Ken, el marido de Yuliya, que nos ha acogido todo el fin de semana en su bar, se despide de nosotros:
.- Si necesitáis cualquier cosa por el camino, no dudéis en llamarnos.
Despedida cortés. O algo más que eso.
Bwana Mtoto, el hombre fuerte con gorra de niño como lo llama Ana, se queda enterrado en el barro en la subida después del último puente de cemento de acceso al lighthouse, que ya está parcialmente derruido.
.- Chicas, hay que salir del coche para quitar peso.
Llueve sin cesar.
Tomo a Morena en brazos, pero ella llora desconsoladamente buscando a su madre. Os pido que os metáis debajo de un matorral para protegeros de la lluvia en mitad de la nada. No es fácil avanzar en el barro, estamos en cuesta y las chancletas se quedan inevitablemente pegadas al terreno. Estáis casi por quejaros del caos, pero os distraéis intentando calmar a Morena.
Esto no pinta bien.
Sucumbimos al barro, a la lluvia y a la madre del cordero. Vencidas ya, nos quitamos la chanclas, y subimos la cuesta empinada a trompicones, buscando piedras sobre las que apoyarnos, con la ayuda de Sunday. Todo resbala. Me acuerdo en un episodio de aquel concurso de los ochenta en el que hordas de chinos superaban pruebas imposibles mientras se embadurnaban de barro hasta las cejas.

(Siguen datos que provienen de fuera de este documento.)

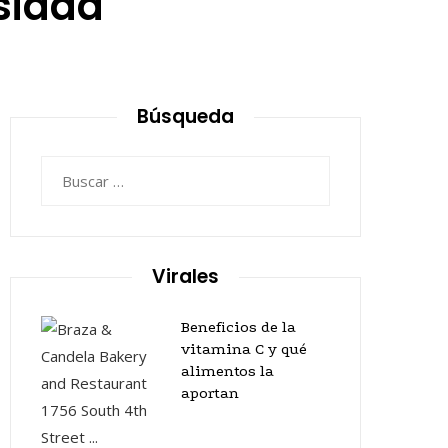
osidad
Búsqueda
Buscar:
Virales
Beneficios de la
vitamina C y qué
alimentos la
aportan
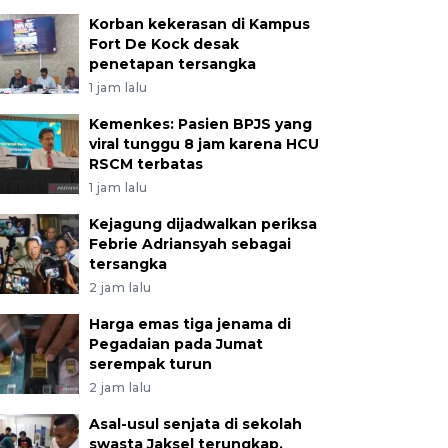
Korban kekerasan di Kampus
Fort De Kock desak
penetapan tersangka
1 jam lalu
Kemenkes: Pasien BPJS yang
viral tunggu 8 jam karena HCU
RSCM terbatas
1 jam lalu
Kejagung dijadwalkan periksa
Febrie Adriansyah sebagai
tersangka
2 jam lalu
Harga emas tiga jenama di
Pegadaian pada Jumat
serempak turun
2 jam lalu
Asal-usul senjata di sekolah
swasta Jaksel terungkap,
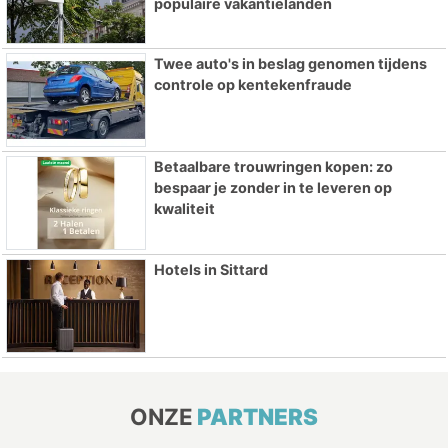
populaire vakantielanden
Twee auto's in beslag genomen tijdens
controle op kentekenfraude
Betaalbare trouwringen kopen: zo
bespaar je zonder in te leveren op
kwaliteit
Hotels in Sittard
ONZE
PARTNERS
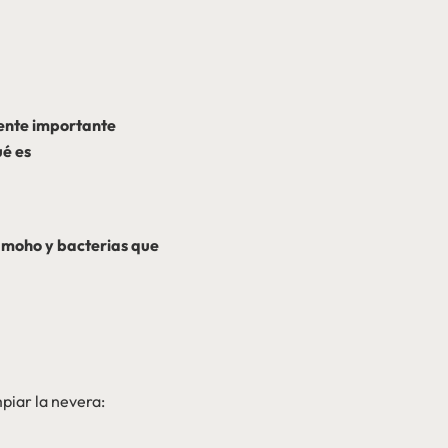
mente importante
ué es
 moho y bacterias que
piar la nevera:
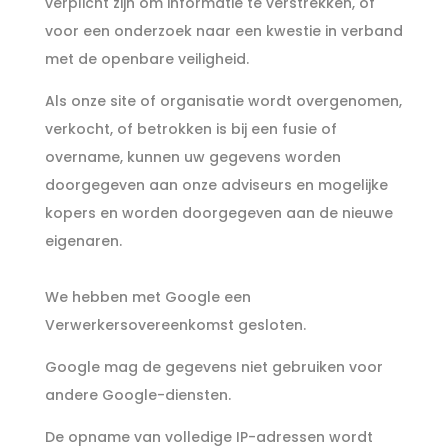
verplicht zijn om informatie te verstrekken, of
voor een onderzoek naar een kwestie in verband
met de openbare veiligheid.
Als onze site of organisatie wordt overgenomen,
verkocht, of betrokken is bij een fusie of
overname, kunnen uw gegevens worden
doorgegeven aan onze adviseurs en mogelijke
kopers en worden doorgegeven aan de nieuwe
eigenaren.
We hebben met Google een
Verwerkersovereenkomst gesloten.
Google mag de gegevens niet gebruiken voor
andere Google-diensten.
De opname van volledige IP-adressen wordt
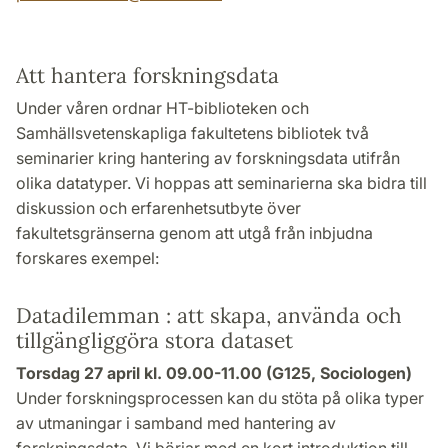
Att hantera forskningsdata
Under våren ordnar HT-biblioteken och
Samhällsvetenskapliga fakultetens bibliotek två
seminarier kring hantering av forskningsdata utifrån
olika datatyper. Vi hoppas att seminarierna ska bidra till
diskussion och erfarenhetsutbyte över
fakultetsgränserna genom att utgå från inbjudna
forskares exempel:
Datadilemman : att skapa, använda och
tillgängliggöra stora dataset
Torsdag 27 april kl. 09.00-11.00 (G125, Sociologen)
Under forskningsprocessen kan du stöta på olika typer
av utmaningar i samband med hantering av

Veo que habéis hecho el clic de la angustia a la emoción.
.- ¡Aventuraaaa!! ¿ No te importa que se nos manche el vestido?
Buen momento para revisar la pirámide de necesidades.
Solo Papi consigue calmar a Morena, bajo un árbol, ya en lo alto de la cuesta. Probamos con varios árboles, más y menos frondosos, pero en ninguno encontramos refugio y seguimos calándonos.
Al más puro guión de película, allí mismo, en ese camino que sale de la carretera donde esperamos de pie a la nada, al fondo, hay una verja que da entrada a una casa. Coña marinera. Resulta ser un lodge, vacío pero, por lo menos, con una terraza que nos cobija, y además nos regala impresionantes vistas al mar.
Ahi encontramos nuestro refugio para pasar las siguientes horas, hasta el anochecer, rescatando un poco de pescado que ha sobrado de nuestra comida y arroz con coco que hemos aprendido a comer con las manos. Seguimos solos, ya que los dos únicos hombres que había en el lodge están ayudando a sacar nuestro coche. Agradecemos que nos dejen una pequeña luz en nuestra terraza.
Desde ahí oímos durante horas los intentos fallidos de sacar a Bwana Mtoto del barro. Los hombres que pasan por la zona se van acercando. Unos llaman a otros para pedir ayuda. Otro coche consigue sacar finalmente al nuestro del barro después de varios intentos fallidos, pero al hacerlo, se queda él atrapado. Sunday se ofrece a sacarle, pero el otro coche se queda sin batería en una cadena de despropósitos. Y esto con 15 hombres opinando en Swahili sobre cómo proceder ante cada nuevo imprevisto.
Finalmente sucumbimos al ofrecimiento de Ken, quien se acercará con su todoterreno para sacar por fin al otro coche, al que hemos intercambiado su batería por la nuestra. En la noche ya cerrada, toda una comunidad de hombres alrededor de tres coches embarrados celebra un logro común mientras regresamos a la carretera, vosotras vencidas ya de cansancio.
Dormís en vuestro maletero durante todo el camino de vuelta sobre el enorme y mullido cojín marrón, y pienso en cómo recordaréis esta tarde de domingo dentro de unos años, porque no hay escena más evocadora del profundo sentido de viaje que la que acabáis de vivir. Con el gusto del barro, del pringue en los pies, de la lluvia en la cara, y de un pueblo volcado en que podamos seguir nuestro viaje.